Well, I finally got a chance to get to the nurse last week. According to all her specialized equipment, a throat culture, and an anal probe (which I’m still questioning the necessity of), I have been diagnosed with a possible sore throat.
I’ve already called the mortician.
So that’s all they could come up with, a sore throat. “Don’t worry, Mr. Henson, it’s just the flu. Take some Tylenol.” Well, without the funky bowel movements, it’s really just a mild annoyance. I’m not supposed to yell really loud or sing for a while. So my mild annoyance is everybody else’s virtual nirvana. But as long as I can still type, I can still piss off a lot of people.
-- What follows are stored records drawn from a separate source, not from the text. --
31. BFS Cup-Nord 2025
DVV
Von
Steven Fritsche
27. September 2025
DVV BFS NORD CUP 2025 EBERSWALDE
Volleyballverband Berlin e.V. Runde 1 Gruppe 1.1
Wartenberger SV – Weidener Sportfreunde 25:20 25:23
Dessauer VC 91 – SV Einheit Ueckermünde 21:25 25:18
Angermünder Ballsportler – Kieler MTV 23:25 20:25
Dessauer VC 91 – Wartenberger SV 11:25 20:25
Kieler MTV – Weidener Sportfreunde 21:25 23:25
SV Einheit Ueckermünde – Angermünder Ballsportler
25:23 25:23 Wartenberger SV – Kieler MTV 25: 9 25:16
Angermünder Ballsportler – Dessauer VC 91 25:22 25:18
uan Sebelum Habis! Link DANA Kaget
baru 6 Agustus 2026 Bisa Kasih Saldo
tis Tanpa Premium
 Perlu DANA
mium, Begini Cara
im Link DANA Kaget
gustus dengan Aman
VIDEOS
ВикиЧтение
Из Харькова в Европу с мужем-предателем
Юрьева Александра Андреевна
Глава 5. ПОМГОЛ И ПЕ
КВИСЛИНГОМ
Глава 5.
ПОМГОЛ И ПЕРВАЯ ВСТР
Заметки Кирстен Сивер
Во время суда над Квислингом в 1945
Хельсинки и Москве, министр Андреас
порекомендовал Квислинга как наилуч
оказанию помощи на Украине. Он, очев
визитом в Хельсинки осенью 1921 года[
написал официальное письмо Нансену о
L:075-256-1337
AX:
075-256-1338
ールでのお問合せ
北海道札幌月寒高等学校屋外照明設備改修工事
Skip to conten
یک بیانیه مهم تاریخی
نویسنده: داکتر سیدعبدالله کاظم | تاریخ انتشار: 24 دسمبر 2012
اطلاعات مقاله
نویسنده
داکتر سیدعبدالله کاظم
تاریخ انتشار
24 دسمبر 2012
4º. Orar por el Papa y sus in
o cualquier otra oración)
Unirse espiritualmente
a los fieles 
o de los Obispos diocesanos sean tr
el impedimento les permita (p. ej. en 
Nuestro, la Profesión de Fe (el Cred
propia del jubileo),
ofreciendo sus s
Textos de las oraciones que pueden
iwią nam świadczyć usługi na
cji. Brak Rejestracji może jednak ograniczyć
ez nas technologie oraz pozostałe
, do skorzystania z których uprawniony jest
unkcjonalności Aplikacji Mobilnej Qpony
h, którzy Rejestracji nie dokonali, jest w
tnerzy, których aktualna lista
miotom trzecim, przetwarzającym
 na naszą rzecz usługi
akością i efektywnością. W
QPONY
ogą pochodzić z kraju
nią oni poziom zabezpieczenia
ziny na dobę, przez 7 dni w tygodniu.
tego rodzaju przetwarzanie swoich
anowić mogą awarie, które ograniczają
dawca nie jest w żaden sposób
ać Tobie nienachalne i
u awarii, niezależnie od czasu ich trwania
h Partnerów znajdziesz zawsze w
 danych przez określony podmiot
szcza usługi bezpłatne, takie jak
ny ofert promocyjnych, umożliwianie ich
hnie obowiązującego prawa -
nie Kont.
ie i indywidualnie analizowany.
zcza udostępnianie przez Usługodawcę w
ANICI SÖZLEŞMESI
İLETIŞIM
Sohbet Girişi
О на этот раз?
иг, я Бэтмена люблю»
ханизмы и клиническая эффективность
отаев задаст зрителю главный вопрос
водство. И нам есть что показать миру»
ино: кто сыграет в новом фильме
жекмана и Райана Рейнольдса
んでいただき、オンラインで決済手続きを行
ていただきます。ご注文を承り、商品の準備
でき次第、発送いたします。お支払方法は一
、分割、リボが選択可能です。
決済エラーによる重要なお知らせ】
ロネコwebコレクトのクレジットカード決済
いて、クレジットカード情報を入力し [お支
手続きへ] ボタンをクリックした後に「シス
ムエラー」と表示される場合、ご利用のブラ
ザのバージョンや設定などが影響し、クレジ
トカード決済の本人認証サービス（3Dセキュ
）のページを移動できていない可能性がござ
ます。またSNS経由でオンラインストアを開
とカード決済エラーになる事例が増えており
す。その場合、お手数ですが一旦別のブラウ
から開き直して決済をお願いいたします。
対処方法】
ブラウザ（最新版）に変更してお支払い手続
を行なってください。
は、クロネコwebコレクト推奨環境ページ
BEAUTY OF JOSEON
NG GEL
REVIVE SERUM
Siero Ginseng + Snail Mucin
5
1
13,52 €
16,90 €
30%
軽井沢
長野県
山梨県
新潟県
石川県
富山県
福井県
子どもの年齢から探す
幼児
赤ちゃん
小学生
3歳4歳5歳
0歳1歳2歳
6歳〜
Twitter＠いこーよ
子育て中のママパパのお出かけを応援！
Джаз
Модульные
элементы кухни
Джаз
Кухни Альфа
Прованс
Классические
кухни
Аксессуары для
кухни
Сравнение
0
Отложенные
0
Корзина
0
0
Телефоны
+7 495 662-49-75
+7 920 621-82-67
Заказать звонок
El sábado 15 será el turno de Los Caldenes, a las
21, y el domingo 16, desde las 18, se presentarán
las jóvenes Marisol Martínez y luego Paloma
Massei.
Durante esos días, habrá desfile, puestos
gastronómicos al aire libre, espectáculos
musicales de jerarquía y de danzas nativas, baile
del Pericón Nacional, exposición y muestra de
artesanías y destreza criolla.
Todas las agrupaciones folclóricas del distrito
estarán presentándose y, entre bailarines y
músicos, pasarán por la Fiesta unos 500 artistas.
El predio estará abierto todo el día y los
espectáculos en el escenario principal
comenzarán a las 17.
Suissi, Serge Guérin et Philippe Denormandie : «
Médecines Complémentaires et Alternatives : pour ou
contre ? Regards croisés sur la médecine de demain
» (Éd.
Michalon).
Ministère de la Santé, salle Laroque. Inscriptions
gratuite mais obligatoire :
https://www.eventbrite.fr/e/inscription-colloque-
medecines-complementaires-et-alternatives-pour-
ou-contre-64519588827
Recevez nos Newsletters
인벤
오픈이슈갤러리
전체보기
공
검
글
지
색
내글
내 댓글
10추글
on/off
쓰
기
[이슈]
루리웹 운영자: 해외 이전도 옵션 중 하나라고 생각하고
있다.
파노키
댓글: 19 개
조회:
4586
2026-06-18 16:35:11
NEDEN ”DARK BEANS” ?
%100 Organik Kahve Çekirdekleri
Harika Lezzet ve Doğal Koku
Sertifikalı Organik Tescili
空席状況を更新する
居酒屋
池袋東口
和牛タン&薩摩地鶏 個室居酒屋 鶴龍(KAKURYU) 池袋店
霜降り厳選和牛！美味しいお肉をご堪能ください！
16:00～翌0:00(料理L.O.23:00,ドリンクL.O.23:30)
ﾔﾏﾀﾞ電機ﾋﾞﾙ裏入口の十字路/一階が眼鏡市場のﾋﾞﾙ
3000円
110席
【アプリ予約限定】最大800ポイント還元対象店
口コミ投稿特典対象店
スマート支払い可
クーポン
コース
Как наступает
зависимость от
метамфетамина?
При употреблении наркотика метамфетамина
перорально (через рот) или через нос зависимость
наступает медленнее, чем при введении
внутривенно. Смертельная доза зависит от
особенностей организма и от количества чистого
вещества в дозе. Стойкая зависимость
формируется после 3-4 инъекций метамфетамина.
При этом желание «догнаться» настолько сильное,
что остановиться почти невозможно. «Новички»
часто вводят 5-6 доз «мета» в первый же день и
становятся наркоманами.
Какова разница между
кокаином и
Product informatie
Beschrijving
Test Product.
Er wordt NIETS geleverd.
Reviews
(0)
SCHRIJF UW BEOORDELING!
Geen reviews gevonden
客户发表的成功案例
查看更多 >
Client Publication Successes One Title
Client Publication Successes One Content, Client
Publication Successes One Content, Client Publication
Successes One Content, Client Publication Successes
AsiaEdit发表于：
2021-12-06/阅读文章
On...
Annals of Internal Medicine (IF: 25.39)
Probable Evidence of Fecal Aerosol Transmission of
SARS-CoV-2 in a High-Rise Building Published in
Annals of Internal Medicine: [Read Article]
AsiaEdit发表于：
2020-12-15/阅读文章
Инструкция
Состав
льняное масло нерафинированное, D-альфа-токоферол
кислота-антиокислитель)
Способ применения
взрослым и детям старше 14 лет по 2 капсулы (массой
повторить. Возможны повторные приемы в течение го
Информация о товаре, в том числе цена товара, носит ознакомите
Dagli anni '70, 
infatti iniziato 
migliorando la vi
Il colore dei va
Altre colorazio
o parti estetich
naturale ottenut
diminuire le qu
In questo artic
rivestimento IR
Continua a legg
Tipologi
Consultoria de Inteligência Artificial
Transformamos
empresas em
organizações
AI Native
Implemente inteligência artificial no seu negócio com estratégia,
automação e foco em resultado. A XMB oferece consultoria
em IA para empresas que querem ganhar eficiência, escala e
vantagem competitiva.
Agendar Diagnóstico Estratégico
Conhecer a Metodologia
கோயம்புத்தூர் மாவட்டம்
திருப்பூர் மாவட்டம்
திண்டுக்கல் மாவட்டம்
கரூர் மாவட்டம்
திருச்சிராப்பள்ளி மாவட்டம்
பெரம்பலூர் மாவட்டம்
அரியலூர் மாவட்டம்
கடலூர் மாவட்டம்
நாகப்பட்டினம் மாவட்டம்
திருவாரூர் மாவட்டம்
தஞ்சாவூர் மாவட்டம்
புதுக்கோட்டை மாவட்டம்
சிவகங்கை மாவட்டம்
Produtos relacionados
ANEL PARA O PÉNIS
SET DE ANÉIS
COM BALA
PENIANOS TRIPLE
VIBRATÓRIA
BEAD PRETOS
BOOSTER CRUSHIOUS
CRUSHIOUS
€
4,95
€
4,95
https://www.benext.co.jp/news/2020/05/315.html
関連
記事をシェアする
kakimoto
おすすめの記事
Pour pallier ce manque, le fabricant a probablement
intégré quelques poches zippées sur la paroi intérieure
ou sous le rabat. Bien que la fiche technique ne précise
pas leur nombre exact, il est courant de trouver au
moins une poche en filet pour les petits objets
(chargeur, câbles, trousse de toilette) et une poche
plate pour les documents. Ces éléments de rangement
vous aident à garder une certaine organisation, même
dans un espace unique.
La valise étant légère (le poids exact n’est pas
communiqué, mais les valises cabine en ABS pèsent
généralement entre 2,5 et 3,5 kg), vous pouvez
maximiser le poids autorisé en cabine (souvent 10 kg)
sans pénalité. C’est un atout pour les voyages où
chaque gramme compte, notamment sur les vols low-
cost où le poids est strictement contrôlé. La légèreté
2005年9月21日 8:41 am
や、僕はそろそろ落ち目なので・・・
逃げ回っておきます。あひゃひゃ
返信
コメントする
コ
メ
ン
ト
Well, Weird Al is at it again. He’s got another album called Running With Scissors. I have all the songs on MP3 format at work and the kids love them. To the point where it’s REALLY annoying. Well, one of the kids told us that he’s doing a report for school on Weird Al. Heidi (fellow child abuser) and myself didn’t really think this was justifiable material for a biographical report for an 8th grader. Craig, in his own attempt at a defense for himself, muttered that a lot of other kids were doing reports on stupider people…
Quote of the Day 8/12/99
“Well, this one kid is doing that guy… uh, uh… some Malcolm X guy.”
-The reason 13-year-olds get a bad rep
Now, don’t get me wrong. I agree that Weird Al has done more good for the world than Malcolm X (especially black people), but I might save that for oral presentation.